--- STORED DATA ---

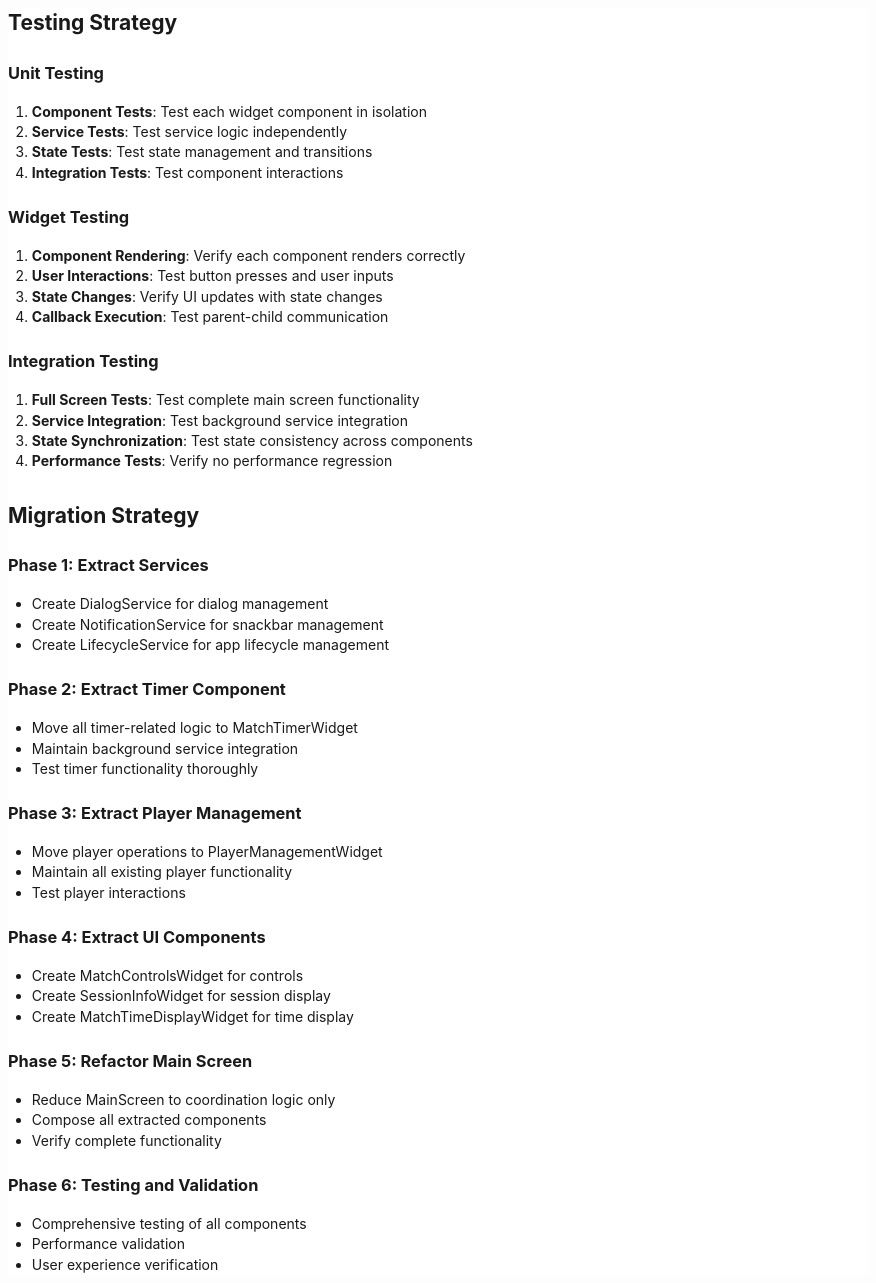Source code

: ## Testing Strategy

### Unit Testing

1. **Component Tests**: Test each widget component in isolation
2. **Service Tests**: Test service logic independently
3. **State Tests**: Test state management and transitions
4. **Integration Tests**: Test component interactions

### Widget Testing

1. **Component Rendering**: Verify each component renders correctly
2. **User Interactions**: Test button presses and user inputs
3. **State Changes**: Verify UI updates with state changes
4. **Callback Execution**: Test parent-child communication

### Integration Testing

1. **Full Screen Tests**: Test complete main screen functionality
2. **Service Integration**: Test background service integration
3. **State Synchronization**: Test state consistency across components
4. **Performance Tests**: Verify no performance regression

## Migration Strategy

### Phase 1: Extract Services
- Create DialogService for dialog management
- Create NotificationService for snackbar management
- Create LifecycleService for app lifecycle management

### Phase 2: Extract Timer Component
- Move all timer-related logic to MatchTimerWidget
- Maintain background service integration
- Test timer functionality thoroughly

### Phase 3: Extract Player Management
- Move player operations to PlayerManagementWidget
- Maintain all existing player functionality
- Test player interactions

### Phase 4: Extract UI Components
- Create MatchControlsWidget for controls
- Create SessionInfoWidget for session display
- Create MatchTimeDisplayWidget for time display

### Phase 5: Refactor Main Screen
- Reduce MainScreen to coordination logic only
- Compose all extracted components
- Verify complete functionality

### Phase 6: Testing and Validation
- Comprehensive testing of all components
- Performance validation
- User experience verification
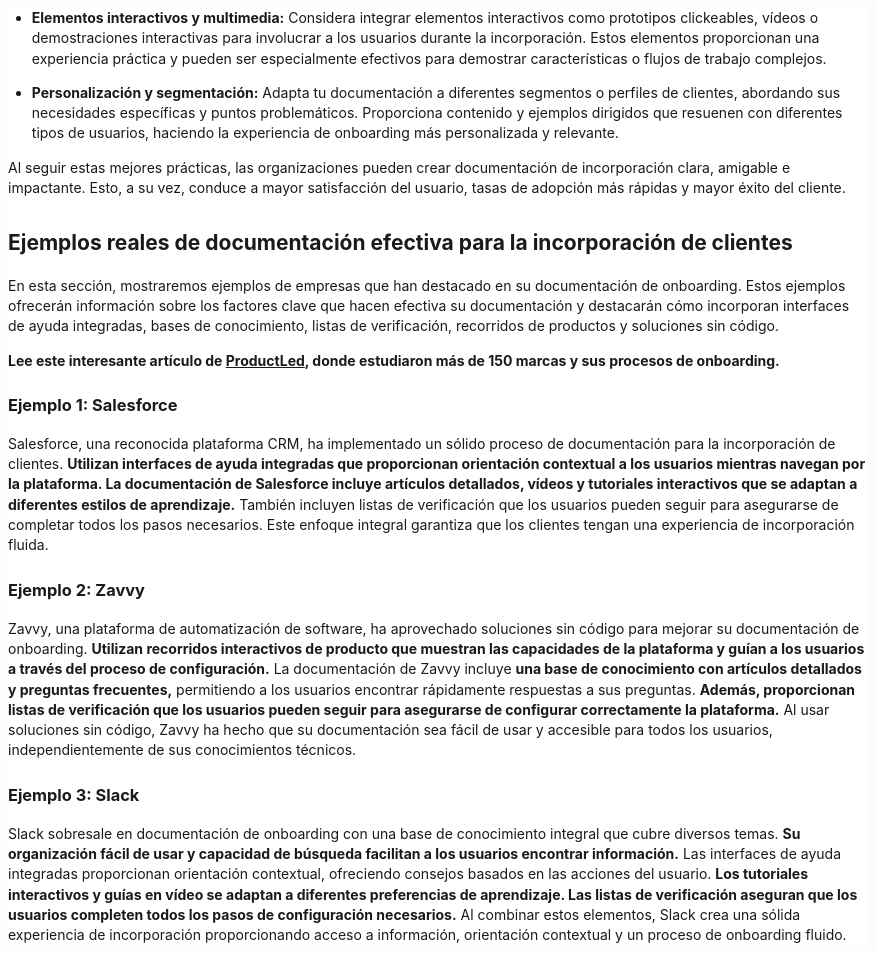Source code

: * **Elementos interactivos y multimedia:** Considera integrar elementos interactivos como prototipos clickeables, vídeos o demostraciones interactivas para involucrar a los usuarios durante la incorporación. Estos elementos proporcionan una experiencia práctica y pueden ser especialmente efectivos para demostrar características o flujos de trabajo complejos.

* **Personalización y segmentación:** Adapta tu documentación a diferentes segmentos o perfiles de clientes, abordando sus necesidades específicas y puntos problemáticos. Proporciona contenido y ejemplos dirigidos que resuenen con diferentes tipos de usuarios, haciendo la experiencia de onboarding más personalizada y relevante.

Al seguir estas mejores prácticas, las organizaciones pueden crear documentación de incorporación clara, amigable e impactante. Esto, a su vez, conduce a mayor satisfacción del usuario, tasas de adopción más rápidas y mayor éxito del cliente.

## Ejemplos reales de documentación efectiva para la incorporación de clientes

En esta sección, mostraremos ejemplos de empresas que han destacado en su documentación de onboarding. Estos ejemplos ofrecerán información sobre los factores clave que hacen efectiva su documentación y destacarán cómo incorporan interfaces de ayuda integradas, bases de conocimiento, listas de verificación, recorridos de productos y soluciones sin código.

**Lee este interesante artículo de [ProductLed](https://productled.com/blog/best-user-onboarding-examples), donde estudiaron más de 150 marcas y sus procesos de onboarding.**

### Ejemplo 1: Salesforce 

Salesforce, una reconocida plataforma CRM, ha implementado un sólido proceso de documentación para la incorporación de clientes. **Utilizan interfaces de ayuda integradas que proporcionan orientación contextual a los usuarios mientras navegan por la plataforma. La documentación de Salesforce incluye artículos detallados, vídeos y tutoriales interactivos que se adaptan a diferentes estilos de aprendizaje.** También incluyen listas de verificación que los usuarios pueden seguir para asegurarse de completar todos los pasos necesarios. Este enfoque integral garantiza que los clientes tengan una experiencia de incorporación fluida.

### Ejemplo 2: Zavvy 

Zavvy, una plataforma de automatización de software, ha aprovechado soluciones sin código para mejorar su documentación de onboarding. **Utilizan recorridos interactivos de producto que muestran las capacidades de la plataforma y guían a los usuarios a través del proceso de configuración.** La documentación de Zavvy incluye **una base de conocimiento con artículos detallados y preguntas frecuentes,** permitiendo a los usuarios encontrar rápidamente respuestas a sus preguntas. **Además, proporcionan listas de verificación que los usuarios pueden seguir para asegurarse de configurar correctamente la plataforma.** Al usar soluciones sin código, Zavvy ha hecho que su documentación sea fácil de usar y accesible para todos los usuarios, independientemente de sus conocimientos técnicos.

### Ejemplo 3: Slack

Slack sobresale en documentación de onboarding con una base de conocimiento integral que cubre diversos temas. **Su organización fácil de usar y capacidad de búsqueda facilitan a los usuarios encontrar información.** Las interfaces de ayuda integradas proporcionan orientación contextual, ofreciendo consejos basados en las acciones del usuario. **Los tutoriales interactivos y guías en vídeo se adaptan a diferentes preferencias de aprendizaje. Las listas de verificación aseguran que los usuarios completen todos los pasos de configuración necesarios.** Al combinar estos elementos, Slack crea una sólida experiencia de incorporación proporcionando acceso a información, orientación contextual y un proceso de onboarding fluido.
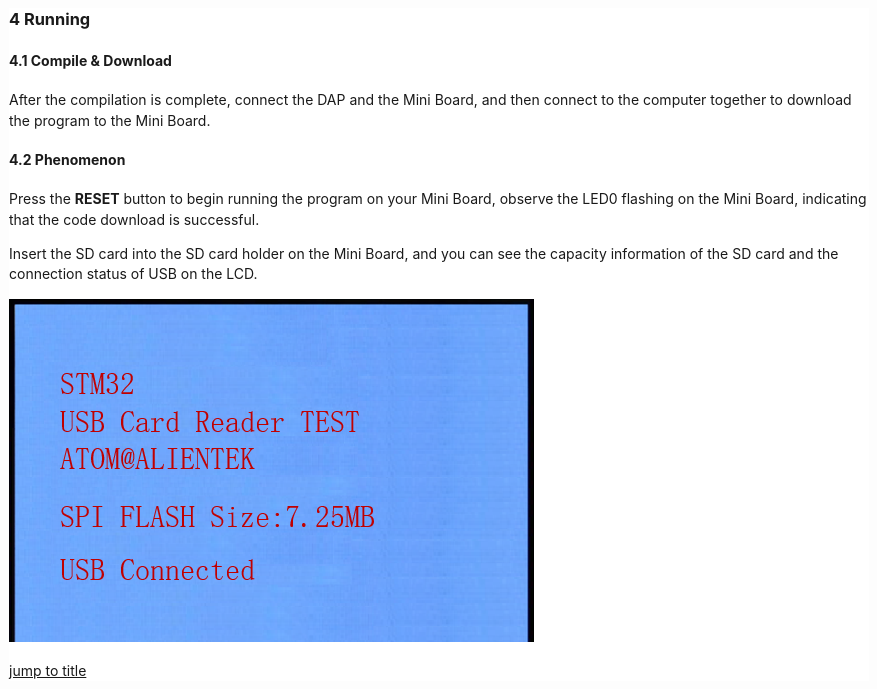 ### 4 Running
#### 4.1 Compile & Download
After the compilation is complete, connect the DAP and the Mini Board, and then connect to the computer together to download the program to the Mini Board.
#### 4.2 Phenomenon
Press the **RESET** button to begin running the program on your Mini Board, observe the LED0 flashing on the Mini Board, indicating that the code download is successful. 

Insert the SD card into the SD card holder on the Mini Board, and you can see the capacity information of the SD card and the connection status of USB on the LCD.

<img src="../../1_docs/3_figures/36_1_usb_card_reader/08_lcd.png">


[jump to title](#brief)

---

▶ [WHAT TO WORK ON] Report every line above that has the string "Maintain" in it.

▶ [WRITTEN RESPONSE]
- Maintain background service integration
- Maintain all existing player functionality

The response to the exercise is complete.